- [TASK DETAILS]
Copy the data precisely, character for character, and leave out every picture.

Records excerpted from a collection:
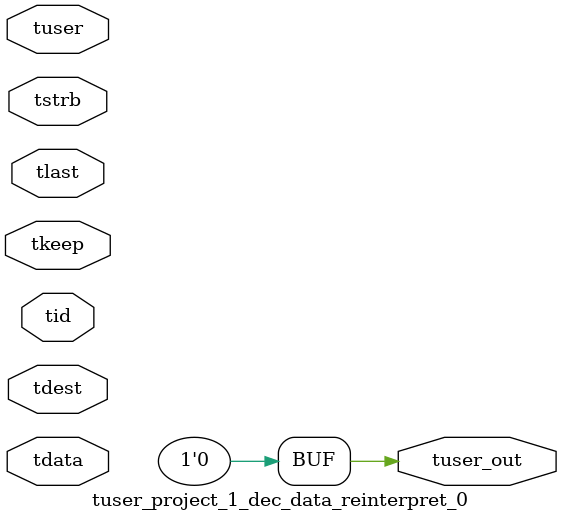
<source format=v>


`timescale 1ps/1ps

module tuser_project_1_dec_data_reinterpret_0 #
(
parameter C_S_AXIS_TUSER_WIDTH = 1,
parameter C_S_AXIS_TDATA_WIDTH = 32,
parameter C_S_AXIS_TID_WIDTH   = 0,
parameter C_S_AXIS_TDEST_WIDTH = 0,
parameter C_M_AXIS_TUSER_WIDTH = 1
)
(
input  [(C_S_AXIS_TUSER_WIDTH == 0 ? 1 : C_S_AXIS_TUSER_WIDTH)-1:0     ] tuser,
input  [(C_S_AXIS_TDATA_WIDTH == 0 ? 1 : C_S_AXIS_TDATA_WIDTH)-1:0     ] tdata,
input  [(C_S_AXIS_TID_WIDTH   == 0 ? 1 : C_S_AXIS_TID_WIDTH)-1:0       ] tid,
input  [(C_S_AXIS_TDEST_WIDTH == 0 ? 1 : C_S_AXIS_TDEST_WIDTH)-1:0     ] tdest,
input  [(C_S_AXIS_TDATA_WIDTH/8)-1:0 ] tkeep,
input  [(C_S_AXIS_TDATA_WIDTH/8)-1:0 ] tstrb,
input                                                                    tlast,
output [C_M_AXIS_TUSER_WIDTH-1:0] tuser_out
);

assign tuser_out = {1'b0};

endmodule


</source>
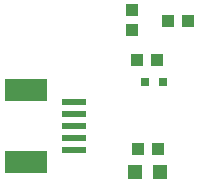
<source format=gbr>
G04 EAGLE Gerber RS-274X export*
G75*
%MOMM*%
%FSLAX34Y34*%
%LPD*%
%INSolderpaste Top*%
%IPPOS*%
%AMOC8*
5,1,8,0,0,1.08239X$1,22.5*%
G01*
%ADD10R,2.030000X0.560000*%
%ADD11R,3.560000X1.980000*%
%ADD12R,1.100000X1.000000*%
%ADD13R,1.000000X1.100000*%
%ADD14R,1.200000X1.200000*%
%ADD15R,0.800000X0.800000*%


D10*
X193147Y145037D03*
X193147Y155037D03*
X193147Y165037D03*
X193147Y175037D03*
X193147Y185037D03*
D11*
X152487Y134437D03*
X152487Y195637D03*
D12*
X242343Y246407D03*
X242343Y263407D03*
D13*
X290262Y253798D03*
X273262Y253798D03*
X247424Y145390D03*
X264424Y145390D03*
D14*
X244906Y126488D03*
X265906Y126488D03*
D13*
X246538Y220912D03*
X263538Y220912D03*
D15*
X268713Y202281D03*
X253713Y202281D03*
M02*

</source>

- [RESPONSE]
<source format=v>


`timescale 1ps/1ps

module tuser_project_1_dec_data_reinterpret_0 #
(
parameter C_S_AXIS_TUSER_WIDTH = 1,
parameter C_S_AXIS_TDATA_WIDTH = 32,
parameter C_S_AXIS_TID_WIDTH   = 0,
parameter C_S_AXIS_TDEST_WIDTH = 0,
parameter C_M_AXIS_TUSER_WIDTH = 1
)
(
input  [(C_S_AXIS_TUSER_WIDTH == 0 ? 1 : C_S_AXIS_TUSER_WIDTH)-1:0     ] tuser,
input  [(C_S_AXIS_TDATA_WIDTH == 0 ? 1 : C_S_AXIS_TDATA_WIDTH)-1:0     ] tdata,
input  [(C_S_AXIS_TID_WIDTH   == 0 ? 1 : C_S_AXIS_TID_WIDTH)-1:0       ] tid,
input  [(C_S_AXIS_TDEST_WIDTH == 0 ? 1 : C_S_AXIS_TDEST_WIDTH)-1:0     ] tdest,
input  [(C_S_AXIS_TDATA_WIDTH/8)-1:0 ] tkeep,
input  [(C_S_AXIS_TDATA_WIDTH/8)-1:0 ] tstrb,
input                                                                    tlast,
output [C_M_AXIS_TUSER_WIDTH-1:0] tuser_out
);

assign tuser_out = {1'b0};

endmodule


</source>
<source format=gbr>
G04 EAGLE Gerber RS-274X export*
G75*
%MOMM*%
%FSLAX34Y34*%
%LPD*%
%INSolderpaste Top*%
%IPPOS*%
%AMOC8*
5,1,8,0,0,1.08239X$1,22.5*%
G01*
%ADD10R,2.030000X0.560000*%
%ADD11R,3.560000X1.980000*%
%ADD12R,1.100000X1.000000*%
%ADD13R,1.000000X1.100000*%
%ADD14R,1.200000X1.200000*%
%ADD15R,0.800000X0.800000*%


D10*
X193147Y145037D03*
X193147Y155037D03*
X193147Y165037D03*
X193147Y175037D03*
X193147Y185037D03*
D11*
X152487Y134437D03*
X152487Y195637D03*
D12*
X242343Y246407D03*
X242343Y263407D03*
D13*
X290262Y253798D03*
X273262Y253798D03*
X247424Y145390D03*
X264424Y145390D03*
D14*
X244906Y126488D03*
X265906Y126488D03*
D13*
X246538Y220912D03*
X263538Y220912D03*
D15*
X268713Y202281D03*
X253713Y202281D03*
M02*

</source>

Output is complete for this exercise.